Luis Vasquez’s Self-Inflicted Anarchy
The Soft Moon returns with Criminal, their fourth full-length album. Calling The Soft Moon simply a post-punk effort diminishes the true depth and extent of their uniqueness. Headed by singer-songwriter, instrumentalist and producer Luis Vasquez, the Oakland band has an industrial abrasiveness to their sound that combines the noisiness of Vasquez’s distorted production with darkwave EBM complexities. Their last LP, Deeper, was recorded during Vasquez’s pilgrimage away from his life in Oakland to near-total solitude in Venice, Italy, where he focused on his capturing his pain through his songwriting while Maurizio Baggio worked on the production.
Continuing to work with Baggio, Vasquez delves into a cathartic declaration of self-loathing and anger on 2018s Criminal. On the album’s opener, “Burn,” Vasquez laments the sting of feeling foreign inside his own skin. He expresses the wish to be someone else, over the chaos of aggressive electric guitar riffs and furious drums. His voice is not quite a whisper and not quite a scream, but captures the emotions behind both through the delivery alone. The self-hatred he expresses on “Burn” extends itself across the album, showing up again most notably on “Pain,” where Vasquez questions how anyone could love somebody like him, alluding to self-harm. The noisiness of his distorted vocals is heightened by the synth and bass melody that follow it, creating an adrenaline rush representative of the angst he feels. A shrill electronic whine and warbling, distorted shrills oscillate around each other until the track ends abruptly in eerie, complete silence.
What brought Vasquez to the point of having these toxic thoughts? In an extremely honest and raw manner, he details the substance abuse and the guilt that follows, which seem to be the perpetrator, and simultaneously, the healer of his disgust with himself. “Choke” vividly illustrates his own gritty meticulousness while crushing cocaine. The instrumental is especially rough, as screeching electronic noisiness and rattling percussion fight for dominance over the equally toothy electric guitars. The result is an image of seedy, middle-of-the-night activities that will no doubt have physical and mental consequences on Vasquez in the morning. These consequences are obvious on “It Kills,” where Vasquez reveals how addictive these substances are. He explains, “I yearn for anything / That burns me down.” He “crave[s]” and “need[s]” it, even if “it kills” him inside and out, each time to a worse extent. The instrumental here is slower than the rest, perhaps mimicking the anguish that Vasquez details in his lyrics. The spectrally atmospheric start of “Young” teasingly builds into blaring guitars, electronic synths and drums that never quite climax, just as Vasquez explains that he only feels okay while far from sobriety. In any case, though it’s clear his vices are distressing him, he sees no point of exit anytime soon.
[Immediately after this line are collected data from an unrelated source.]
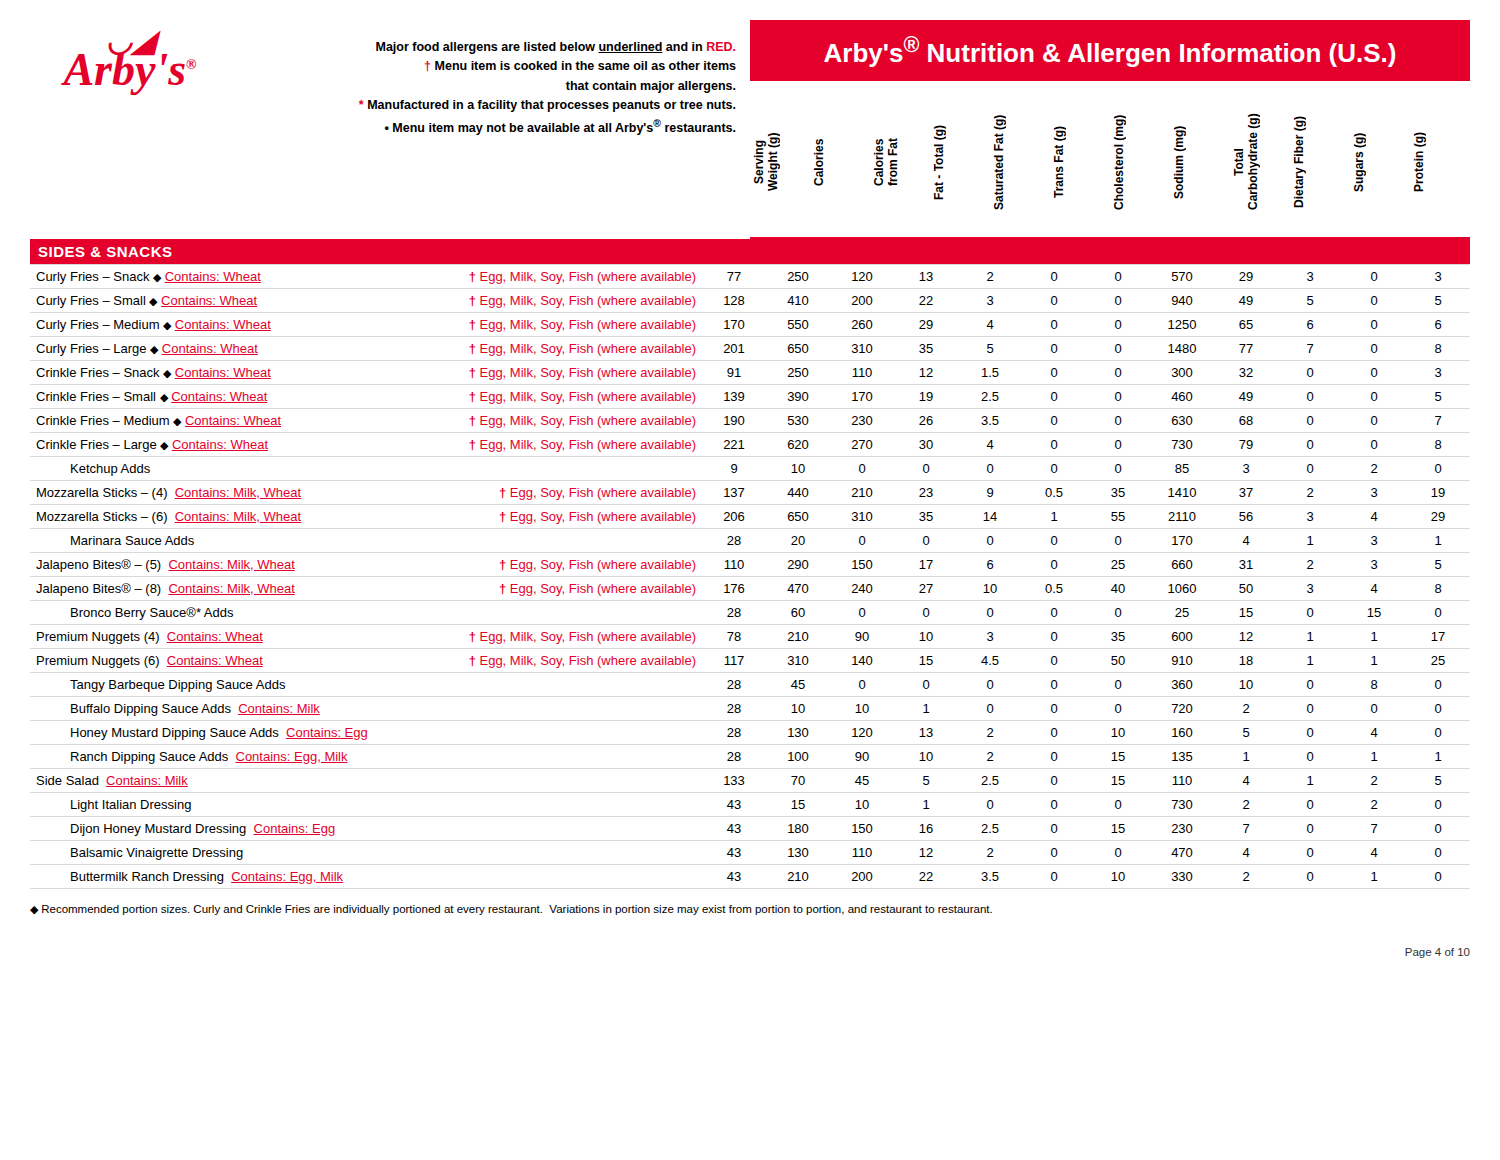◡◢Arby's®
Major food allergens are listed below underlined and in RED.
† Menu item is cooked in the same oil as other items
that contain major allergens.
* Manufactured in a facility that processes peanuts or tree nuts.
• Menu item may not be available at all Arby's® restaurants.
Arby's® Nutrition & Allergen Information (U.S.)
Serving
Weight (g)
Calories
Calories
from Fat
Fat - Total (g)
Saturated Fat (g)
Trans Fat (g)
Cholesterol (mg)
Sodium (mg)
Total
Carbohydrate (g)
Dietary Fiber (g)
Sugars (g)
Protein (g)
| SIDES & SNACKS |
| Curly Fries – Snack ◆ Contains: Wheat † Egg, Milk, Soy, Fish (where available) | 77 | 250 | 120 | 13 | 2 | 0 | 0 | 570 | 29 | 3 | 0 | 3 |
| Curly Fries – Small ◆ Contains: Wheat † Egg, Milk, Soy, Fish (where available) | 128 | 410 | 200 | 22 | 3 | 0 | 0 | 940 | 49 | 5 | 0 | 5 |
| Curly Fries – Medium ◆ Contains: Wheat † Egg, Milk, Soy, Fish (where available) | 170 | 550 | 260 | 29 | 4 | 0 | 0 | 1250 | 65 | 6 | 0 | 6 |
| Curly Fries – Large ◆ Contains: Wheat † Egg, Milk, Soy, Fish (where available) | 201 | 650 | 310 | 35 | 5 | 0 | 0 | 1480 | 77 | 7 | 0 | 8 |
| Crinkle Fries – Snack ◆ Contains: Wheat † Egg, Milk, Soy, Fish (where available) | 91 | 250 | 110 | 12 | 1.5 | 0 | 0 | 300 | 32 | 0 | 0 | 3 |
| Crinkle Fries – Small ◆ Contains: Wheat † Egg, Milk, Soy, Fish (where available) | 139 | 390 | 170 | 19 | 2.5 | 0 | 0 | 460 | 49 | 0 | 0 | 5 |
| Crinkle Fries – Medium ◆ Contains: Wheat † Egg, Milk, Soy, Fish (where available) | 190 | 530 | 230 | 26 | 3.5 | 0 | 0 | 630 | 68 | 0 | 0 | 7 |
| Crinkle Fries – Large ◆ Contains: Wheat † Egg, Milk, Soy, Fish (where available) | 221 | 620 | 270 | 30 | 4 | 0 | 0 | 730 | 79 | 0 | 0 | 8 |
| Ketchup Adds | 9 | 10 | 0 | 0 | 0 | 0 | 0 | 85 | 3 | 0 | 2 | 0 |
| Mozzarella Sticks – (4) Contains: Milk, Wheat † Egg, Soy, Fish (where available) | 137 | 440 | 210 | 23 | 9 | 0.5 | 35 | 1410 | 37 | 2 | 3 | 19 |
| Mozzarella Sticks – (6) Contains: Milk, Wheat † Egg, Soy, Fish (where available) | 206 | 650 | 310 | 35 | 14 | 1 | 55 | 2110 | 56 | 3 | 4 | 29 |
| Marinara Sauce Adds | 28 | 20 | 0 | 0 | 0 | 0 | 0 | 170 | 4 | 1 | 3 | 1 |
| Jalapeno Bites® – (5) Contains: Milk, Wheat † Egg, Soy, Fish (where available) | 110 | 290 | 150 | 17 | 6 | 0 | 25 | 660 | 31 | 2 | 3 | 5 |
| Jalapeno Bites® – (8) Contains: Milk, Wheat † Egg, Soy, Fish (where available) | 176 | 470 | 240 | 27 | 10 | 0.5 | 40 | 1060 | 50 | 3 | 4 | 8 |
| Bronco Berry Sauce®* Adds | 28 | 60 | 0 | 0 | 0 | 0 | 0 | 25 | 15 | 0 | 15 | 0 |
| Premium Nuggets (4) Contains: Wheat † Egg, Milk, Soy, Fish (where available) | 78 | 210 | 90 | 10 | 3 | 0 | 35 | 600 | 12 | 1 | 1 | 17 |
| Premium Nuggets (6) Contains: Wheat † Egg, Milk, Soy, Fish (where available) | 117 | 310 | 140 | 15 | 4.5 | 0 | 50 | 910 | 18 | 1 | 1 | 25 |
| Tangy Barbeque Dipping Sauce Adds | 28 | 45 | 0 | 0 | 0 | 0 | 0 | 360 | 10 | 0 | 8 | 0 |
| Buffalo Dipping Sauce Adds Contains: Milk | 28 | 10 | 10 | 1 | 0 | 0 | 0 | 720 | 2 | 0 | 0 | 0 |
| Honey Mustard Dipping Sauce Adds Contains: Egg | 28 | 130 | 120 | 13 | 2 | 0 | 10 | 160 | 5 | 0 | 4 | 0 |
| Ranch Dipping Sauce Adds Contains: Egg, Milk | 28 | 100 | 90 | 10 | 2 | 0 | 15 | 135 | 1 | 0 | 1 | 1 |
| Side Salad Contains: Milk | 133 | 70 | 45 | 5 | 2.5 | 0 | 15 | 110 | 4 | 1 | 2 | 5 |
| Light Italian Dressing | 43 | 15 | 10 | 1 | 0 | 0 | 0 | 730 | 2 | 0 | 2 | 0 |
| Dijon Honey Mustard Dressing Contains: Egg | 43 | 180 | 150 | 16 | 2.5 | 0 | 15 | 230 | 7 | 0 | 7 | 0 |
| Balsamic Vinaigrette Dressing | 43 | 130 | 110 | 12 | 2 | 0 | 0 | 470 | 4 | 0 | 4 | 0 |
| Buttermilk Ranch Dressing Contains: Egg, Milk | 43 | 210 | 200 | 22 | 3.5 | 0 | 10 | 330 | 2 | 0 | 1 | 0 |
◆ Recommended portion sizes. Curly and Crinkle Fries are individually portioned at every restaurant. Variations in portion size may exist from portion to portion, and restaurant to restaurant.
Page 4 of 10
The fast life that Criminal details has roots as deep as childhood. “Like a Father” deadpans that his absent father eventually became “the ghost of [his] problem.” The intense instrumental is amplified by crashing hi-hats and lightening-paced guitars. Here, all of the anger that he has manifested against his father explodes alongside the instrumental, even as his voice and delivery are uncannily calm. The title suggests the distress that comes with finding the similarities between his father and himself. With both himself and those who are meant to be close to him to blame, Vasquez displays his struggle to find a way out of the poisonously delicious rut he finds himself in.
Though Criminal is another one of The Soft Moon’s projects where Vasquez focuses on his lyrics, the Baggio’s collaborative production never takes a back seat. On “Ill,” the album’s only instrumental track, a banging beat amplified to the brim with reverb, switches between simplicity and complexity as it quiets and loudens again and again. A sour electric guitar steals the show, but only until an alarm-like blare closes it out. This attention to detail is what makes Criminal’s 40-minute length zoom by so fast. Though the tracks are extremely consistent in tone and style, they are as layered as Vasquez’s destructive tendencies. The final result is a beautiful catastrophe that’s as horrifying and gratifying as Vasquez’s undoubtedly scarring experiences.